Mokanjuola suffered because I left him when he was still so young, I’m three years older than him, so he was nine years old when I left.  If he could walk a distance of almost fifty kilometers at the age of fourteen for he said he left Iragberi for Ode-omu six years after I have left. And if he could know the taste of a five days old food, if he could sustain life with one meal a day for one month and months, and could survive by begging little food or no food at all for days, if he could survive all these pains, then he has suffered a lot than I have. For, actually, I didn’t beg for food, and didn’t starve myself, I didn’t suffer molestation, and wasn’t pelted with abusing words that can break someone back bones like the ones Mrs. Esutola had thrown at him, all I suffered was that, I didn’t have a good clothe and surely, he didn’t as well, I didn’t have a good place to sleep but he escaped this.



CHAPTER FIVE
Mokanjuola has been thinking since I and him had talked over returning him to school yesterday night. His replies were promising, but I notice he had uhtceare through the night, and before this morning he seems to have developed ergophobia, hum dungeon and clinomania and I strongly believe that no expergefactor would wake him from his tattered old bed that belonged to mama when she was alive.

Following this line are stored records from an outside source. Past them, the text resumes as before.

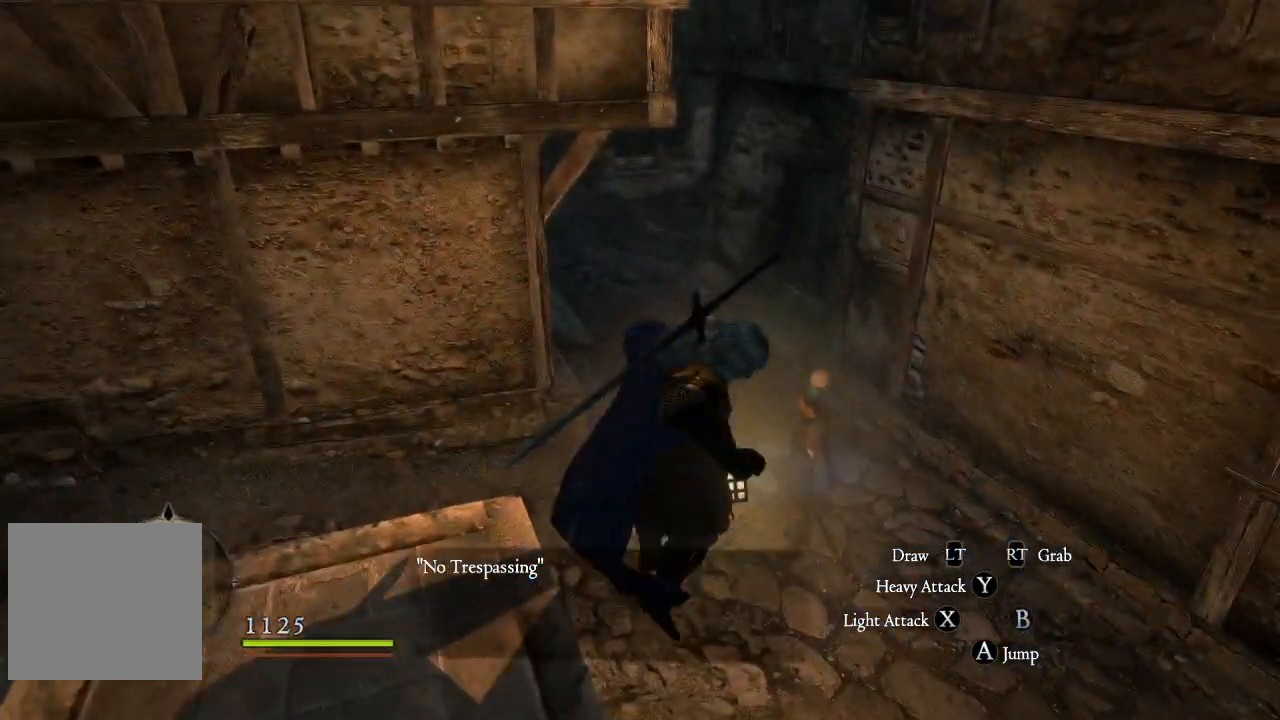
{"buttons": [], "left_stick": "up", "right_stick": "center"}
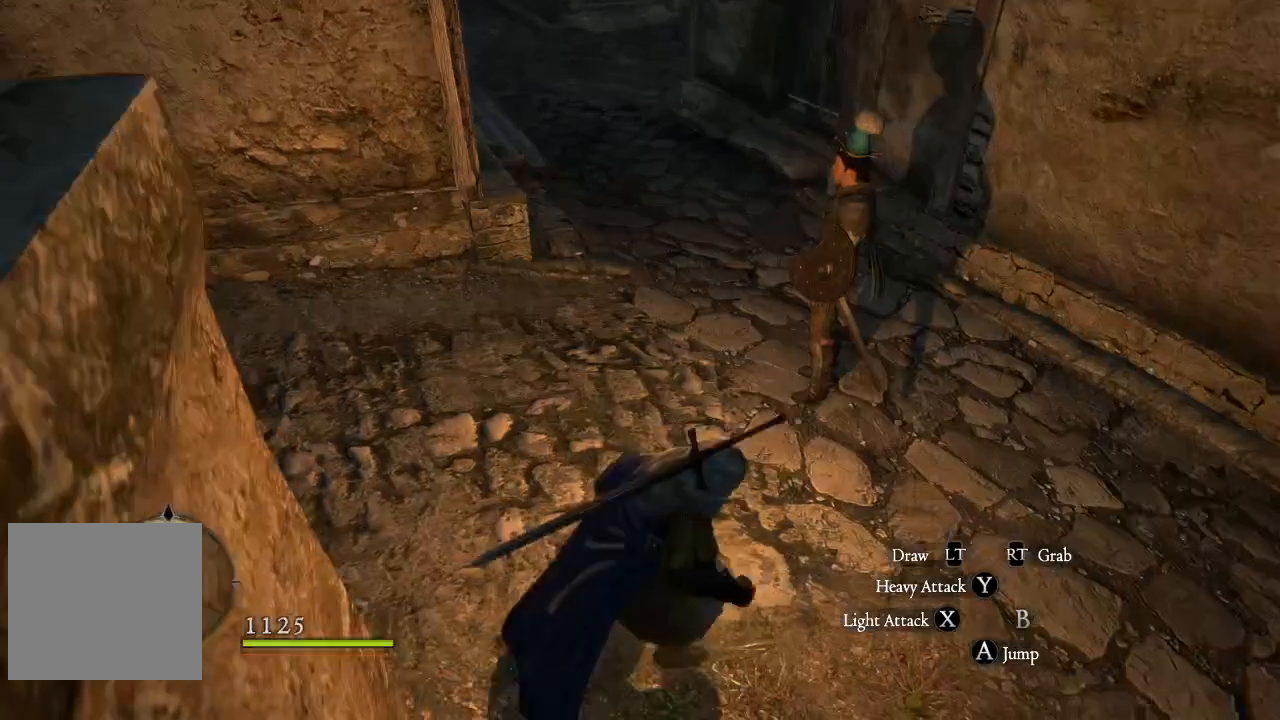
{"buttons": [], "left_stick": "up", "right_stick": "center", "events": []}
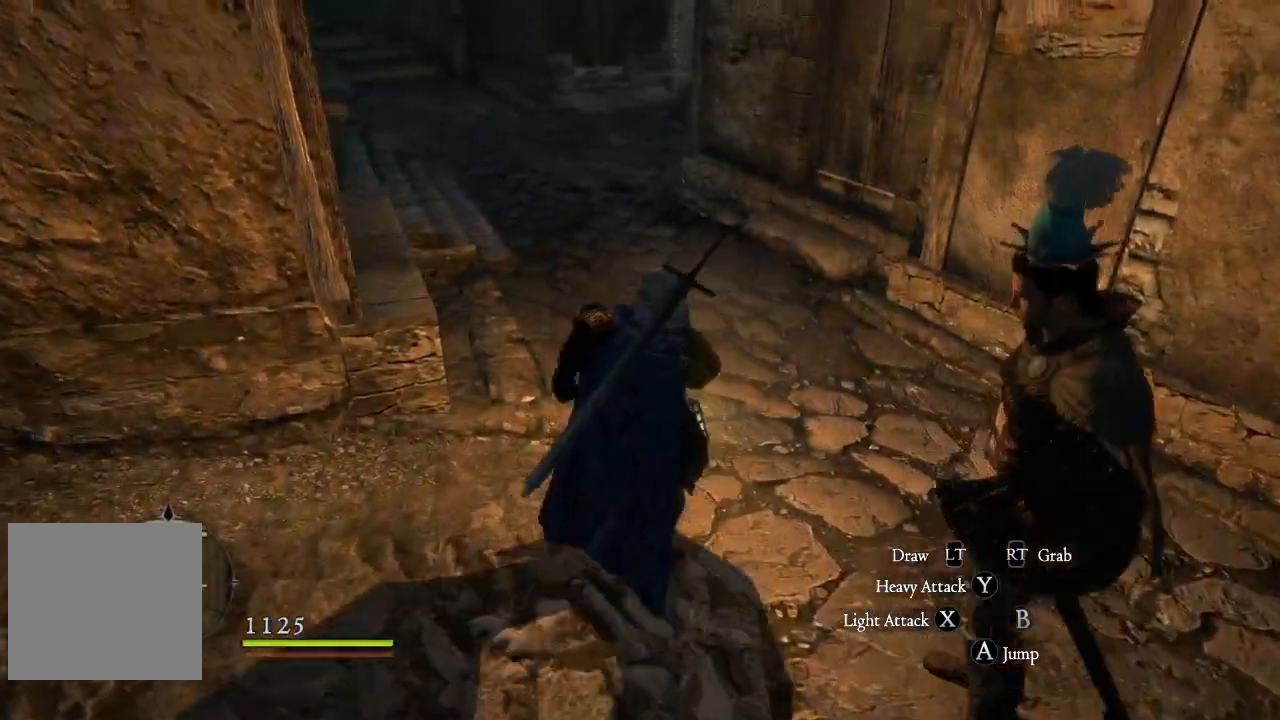
{"buttons": [], "left_stick": "up", "right_stick": "center", "events": [[34, "right_stick", "up"], [334, "right_stick", "left"], [417, "right_stick", "center"]]}
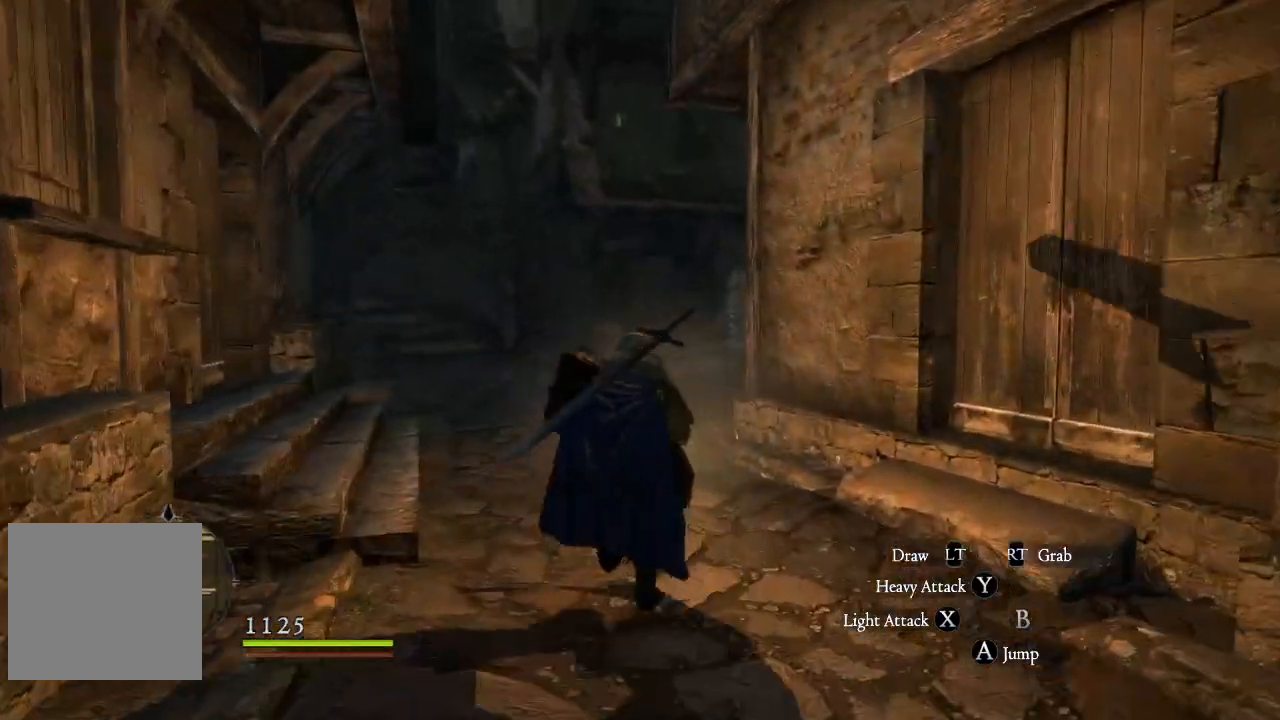
{"buttons": [], "left_stick": "up", "right_stick": "center", "events": []}
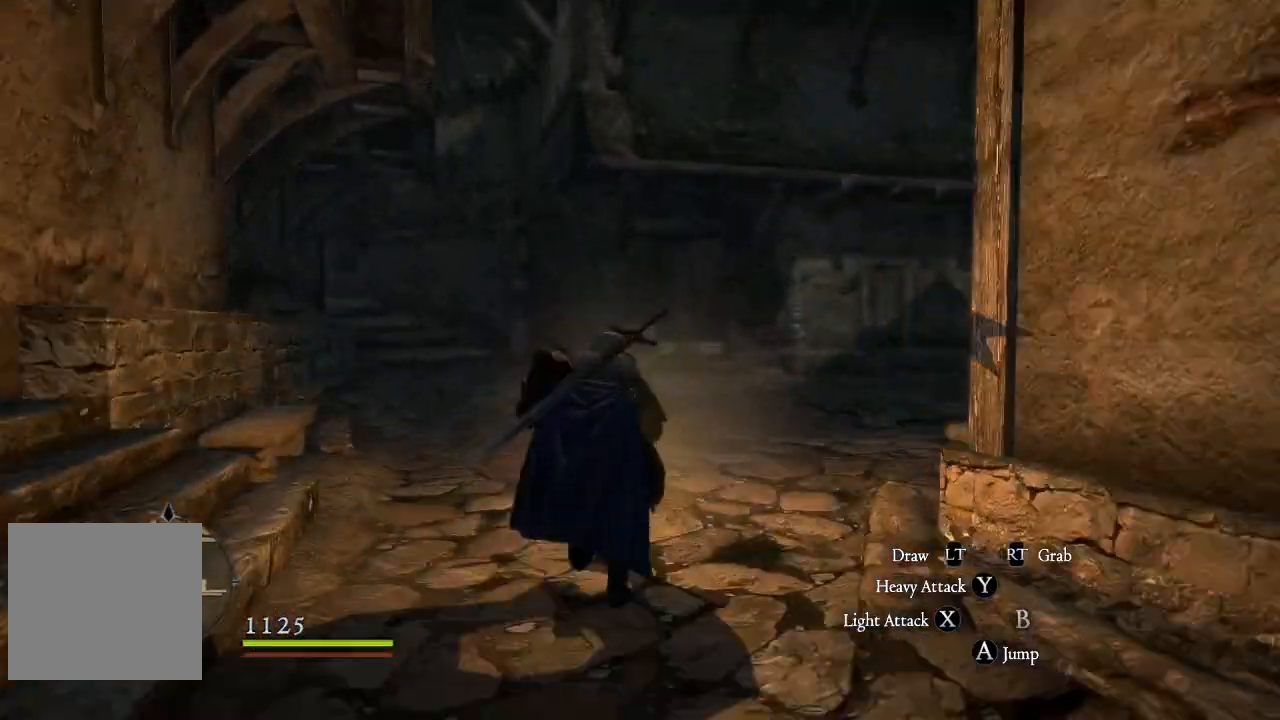
{"buttons": [], "left_stick": "up", "right_stick": "center", "events": []}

Although his staddle is getting deeper he still doesn’t want to get up.
It is three months now that I have arrived from Lagos, changes should take place now. At least, our clothes should be changed and our hairs should be shaved, our living should be upgraded and the places we rest our bodies in should be renovated to modern standard.
I have done all that should be done to know who are those who love me for real will and who are those who love me for legal will. I have provoked people to know who will forgive me my transgresses even as I am a ragamuffin who has no worth, I have hurt people to know who will endure my trespasses, I have abused to know who wants to be loyal for real, and I have pretended I have nothing to know who will stand by me and brace to grace me through topsy-turvy times. I have teased a lot of people to get from them what they think of me. I sometimes talked fecklessly and laughed with no reason, to see who will scream, “Psychopath!”
Mrs. Esutola and her children had once developed this habit of greeting me by calling me “Beere”, a Yoruba word which simply means; an old uncle or brother who have no money neither any social value; simply a valueless elder. That hurts me hotly that I couldn’t endure. I understand the children really don’t like it too. I have been taught to be reckless in order to be wrecked less from the bigger boys of the street, so I defiantly definitely rebuff them. I was reckless with rebuffing the idea off their sanity so that I will wreck less or wreck never and they will rest less and eventually become restless.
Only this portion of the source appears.